报告题目(Title):随机网络的概率景观和概率流的精确构造 "Exact construction of probability landscapes and global flow maps of discrete flux of stochastic networks"
报 告 人(Speaker):梁杰教授 (伊利诺大学芝加哥分校生物工程系 )
报告时间(Time): 2019年10月29日(周二)13:00-14:30
报告地点(Place):校本部G309
邀请人(Inviter):敖平
摘要(Abstract): The discrete Chemical Master Equation (dCME) provides a fundamental framework to study stochasticity in reaction networks. However, solving dCMEs is challenging, as it is often unknown if the computed probability peaks are complete and nothing important is missing. It is also difficult to accurately estimate probabilities of rare events. Here we discuss how time-evolving and steady state probability landscape can be exactly computed using the n-simplex optimal state enumeration algorithm and the ACME (accurate chemical master equation) method (www.bioacme.org, DOI. 10.1137/15M1034180), without Monte Carlo simulation or Fokker-Planck/Langevin approximation. We also discuss how to guarantee small errors and how to estimate the best achievable accuracy with a given laptop/supercomputer, through an a priori calculated error bound when truncation of the state space inevitabley occurs for complex networks. In addition, we describe a new formulation of discrete probability flux and velocity under proper boundary conditions and how their global flow maps can be exactly computed. We give examples on analysis of phenomenological characterization of cellular decision networks, including bi-stability, epigenetic states, and the robustness of wild type versus mutants networks.
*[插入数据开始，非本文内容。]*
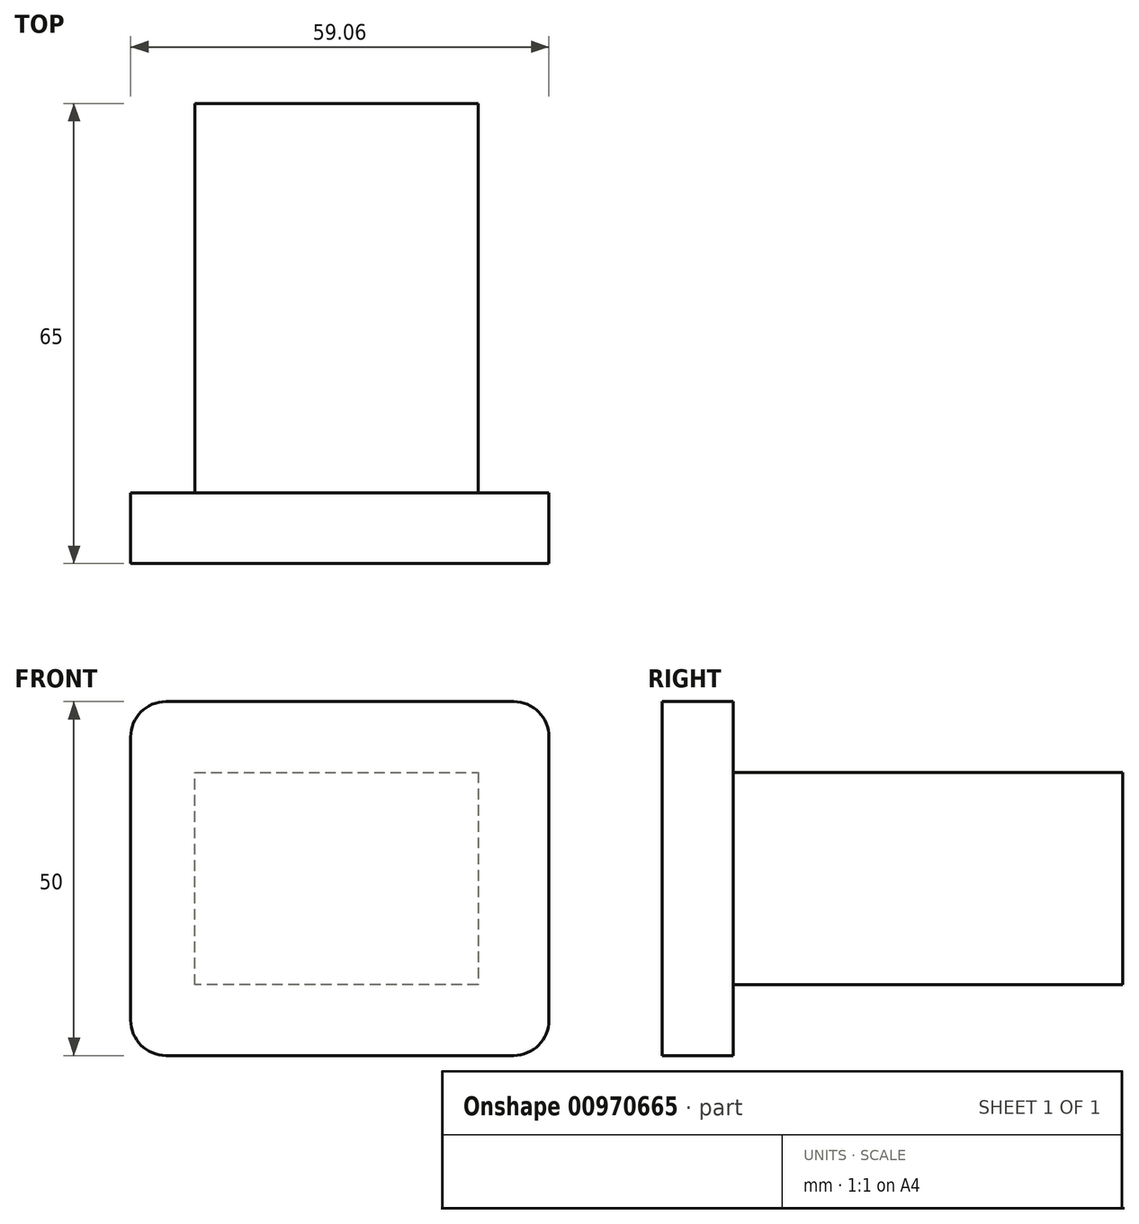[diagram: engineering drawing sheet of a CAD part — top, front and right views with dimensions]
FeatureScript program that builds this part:
annotation { "Feature Type Name" : "Feature", "Feature Type Description" : "" }
export const myFeature = defineFeature(function(context is Context, id is Id, definition is map)
    precondition{}
    {
        {
            var Q0;
            Q0=qCreatedBy(makeId("Front.planeOp"),FACE);
            var sketch = newSketch(context, id + "F0", { "sketchPlane" : qUnion([Q0])});
            skLineSegment(sketch, "E0", {"start": v(-23.41, 14.97) * mm, "end": v(25.65, 14.97) * mm});
            skLineSegment(sketch, "E1", {"start": v(30.65, 9.97) * mm, "end": v(30.65, -30.03) * mm});
            skLineSegment(sketch, "E2", {"start": v(25.65, -35.03) * mm, "end": v(-23.41, -35.03) * mm});
            skLineSegment(sketch, "E3", {"start": v(-28.41, -30.03) * mm, "end": v(-28.41, 9.97) * mm});
            skPoint(sketch, "E4.newPointA", {"position": v(-29.35, 14.97) * mm});
            skArc(sketch, "E4.filletArc", {"start": v(-23.41, 14.97) * mm, "mid": v(-26.95, 13.5) * mm, "end": v(-28.41, 9.97) * mm});
            skPoint(sketch, "E5.visualSharp", {"position": v(30.65, 14.97) * mm});
            skArc(sketch, "E5.filletArc", {"start": v(30.65, 9.97) * mm, "mid": v(29.19, 13.5) * mm, "end": v(25.65, 14.97) * mm});
            skPoint(sketch, "E6.visualSharp", {"position": v(-28.41, -35.03) * mm});
            skArc(sketch, "E6.filletArc", {"start": v(-28.41, -30.03) * mm, "mid": v(-26.95, -33.57) * mm, "end": v(-23.41, -35.03) * mm});
            skPoint(sketch, "E7.visualSharp", {"position": v(30.65, -35.03) * mm});
            skArc(sketch, "E7.filletArc", {"start": v(25.65, -35.03) * mm, "mid": v(29.19, -33.57) * mm, "end": v(30.65, -30.03) * mm});
            skSolve(sketch);
        }
        {
            var Q0;
            Q0=makeQuery(id+"F0.imprint","IMPRINT",FACE,{"disambiguationData":[TD([[makeQuery(id+"F0.imprint","IMPRINT",EDGE,{"derivedFrom":sQuery(id+"F0.wireOp",EDGE,"E0")}),-1.0]])]});
            extrude(context, id + "F1", {"entities" : qUnion([Q0]), "depth" : 10 * mm, "offsetDistance" : 25 * mm});
        }
        {
            var Q0;
            Q0=qCreatedBy(makeId("Front.planeOp"),FACE);
            var sketch = newSketch(context, id + "F2", { "sketchPlane" : qUnion([Q0])});
            skLineSegment(sketch, "E8", {"start": v(-19.35, 4.97) * mm, "end": v(20.65, 4.97) * mm});
            skLineSegment(sketch, "E9", {"start": v(20.65, 4.97) * mm, "end": v(20.65, -25.03) * mm});
            skLineSegment(sketch, "E10", {"start": v(20.65, -25.03) * mm, "end": v(-19.35, -25.03) * mm});
            skLineSegment(sketch, "E11", {"start": v(-19.35, -25.03) * mm, "end": v(-19.35, 4.97) * mm});
            skSolve(sketch);
        }
        {
            var Q0;
            Q0 = qSketchRegion(id + "F2", true);
            extrude(context, id + "F3", {"entities" : qUnion([Q0]), "operationType" : NewBodyOperationType.ADD, "oppositeDirection" : true, "depth" : 55 * mm, "offsetDistance" : 25 * mm});
        }
    });
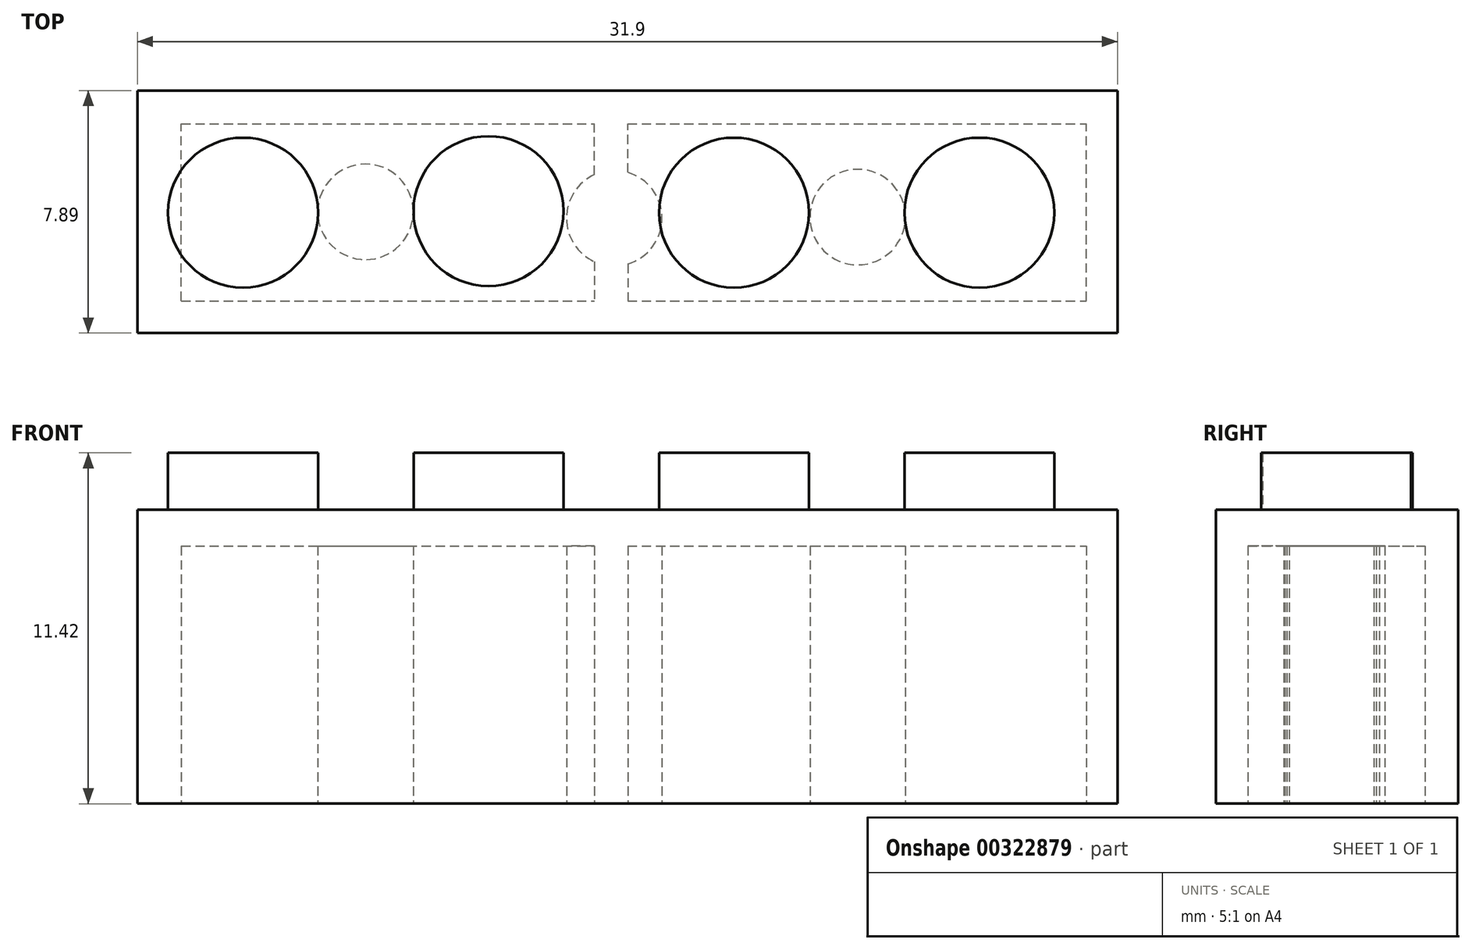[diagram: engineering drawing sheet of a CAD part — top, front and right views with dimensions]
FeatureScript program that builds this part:
annotation { "Feature Type Name" : "Feature", "Feature Type Description" : "" }
export const myFeature = defineFeature(function(context is Context, id is Id, definition is map)
    precondition{}
    {
        {
            var Q0;
            Q0=qCreatedBy(makeId("Front.planeOp"),FACE);
            var sketch = newSketch(context, id + "F0", { "sketchPlane" : qUnion([Q0])});
            skLineSegment(sketch, "E0.bottom", {"start": v(-26, 3.84) * mm, "end": v(5.9, 3.84) * mm});
            skLineSegment(sketch, "E0.top", {"start": v(-26, -5.73) * mm, "end": v(5.9, -5.73) * mm});
            skLineSegment(sketch, "E0.left", {"start": v(-26, 3.84) * mm, "end": v(-26, -5.73) * mm});
            skLineSegment(sketch, "E0.right", {"start": v(5.9, 3.84) * mm, "end": v(5.9, -5.73) * mm});
            skSolve(sketch);
        }
        {
            var Q0;
            Q0=makeQuery(id+"F0.imprint","IMPRINT",FACE,{"disambiguationData":[TD([[makeQuery(id+"F0.imprint","IMPRINT",EDGE,{"derivedFrom":sQuery(id+"F0.wireOp",EDGE,"E0.bottom")}),-1.0]])]});
            extrude(context, id + "F1", {"entities" : qUnion([Q0]), "depth" : 7.89 * mm});
        }
        {
            var Q0;
            Q0=makeQuery(id+"F1.opExtrude","SWEPT_FACE",FACE,{"disambiguationData":[OSD([sQuery(id+"F0.wireOp",EDGE,"E0.bottom")])]});
            var sketch = newSketch(context, id + "F2", { "sketchPlane" : qUnion([Q0])});
            skCircle(sketch, "E1", {"center": v(-22.56, -3.97) * mm, "radius": 2.44 * mm});
            skCircle(sketch, "E2", {"center": v(-14.57, -3.92) * mm, "radius": 2.44 * mm});
            skCircle(sketch, "E3", {"center": v(-6.58, -3.97) * mm, "radius": 2.44 * mm});
            skCircle(sketch, "E4", {"center": v(1.4, -3.97) * mm, "radius": 2.44 * mm});
            skSolve(sketch);
        }
        {
            var Q0;
            Q0 = qSketchRegion(id + "F2", true);
            extrude(context, id + "F3", {"entities" : qUnion([Q0]), "operationType" : NewBodyOperationType.ADD, "depth" : 1.85 * mm});
        }
        {
            var Q0;
            Q0=makeQuery(id+"F1.opExtrude","SWEPT_FACE",FACE,{"disambiguationData":[OSD([sQuery(id+"F0.wireOp",EDGE,"E0.top")])]});
            var sketch = newSketch(context, id + "F4", { "sketchPlane" : qUnion([Q0])});
            skLineSegment(sketch, "E5.bottom", {"start": v(-24.57, 6.84) * mm, "end": v(4.9, 6.84) * mm});
            skLineSegment(sketch, "E5.top", {"start": v(-24.57, 1.08) * mm, "end": v(4.9, 1.08) * mm});
            skLineSegment(sketch, "E5.left", {"start": v(-24.57, 6.84) * mm, "end": v(-24.57, 1.08) * mm});
            skLineSegment(sketch, "E5.right", {"start": v(4.9, 6.84) * mm, "end": v(4.9, 1.08) * mm});
            skCircle(sketch, "E6", {"center": v(-18.57, 3.95) * mm, "radius": 1.55 * mm});
            skPoint(sketch, "E6.centerSnap0", {"position": v(-26, 3.94) * mm});
            skCircle(sketch, "E7", {"center": v(-10.48, 4.15) * mm, "radius": 1.55 * mm});
            skCircle(sketch, "E8", {"center": v(-2.55, 4.11) * mm, "radius": 1.55 * mm});
            skLineSegment(sketch, "E9", {"start": v(-11.12, 2.73) * mm, "end": v(-11.12, 1.08) * mm});
            skLineSegment(sketch, "E10", {"start": v(-10.04, 2.66) * mm, "end": v(-10.04, 1.08) * mm});
            skLineSegment(sketch, "E11", {"start": v(-11.12, 5.57) * mm, "end": v(-11.12, 6.84) * mm});
            skLineSegment(sketch, "E12", {"start": v(-10.04, 5.64) * mm, "end": v(-10.04, 6.84) * mm});
            skSolve(sketch);
        }
        {
            var Q0;
            {var subQ0=sQuery(id+"F4.wireOp",EDGE,"E5.left");Q0=makeQuery(id+"F4.imprint","IMPRINT",FACE,{"disambiguationData":[TD([[makeQuery(id+"F4.imprint","IMPRINT",EDGE,{"derivedFrom":subQ0}),1.0]])]});}
            var Q1;
            {var subQ0=sQuery(id+"F4.wireOp",EDGE,"E5.right");Q1=makeQuery(id+"F4.imprint","IMPRINT",FACE,{"disambiguationData":[TD([[makeQuery(id+"F4.imprint","IMPRINT",EDGE,{"derivedFrom":subQ0}),-1.0]])]});}
            extrude(context, id + "F5", {"entities" : qUnion([Q0, Q1]), "operationType" : NewBodyOperationType.REMOVE, "oppositeDirection" : true, "depth" : 8.38 * mm});
        }
    });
Furthermore, we discuss how ACME computation can reveal the origin of the reservoir of HIV latently infected cells and uncover detailed mechanism of probabilistic intra-cellular control of latency and transactivation. Moreover, we discuss how new approaches for health intervention can been formulated based on large scale computation exploring changes in the probability landscapes of networks under different perturbations, in the context of clinical treatment of the "shock and kill" and the "block and lock" strategies.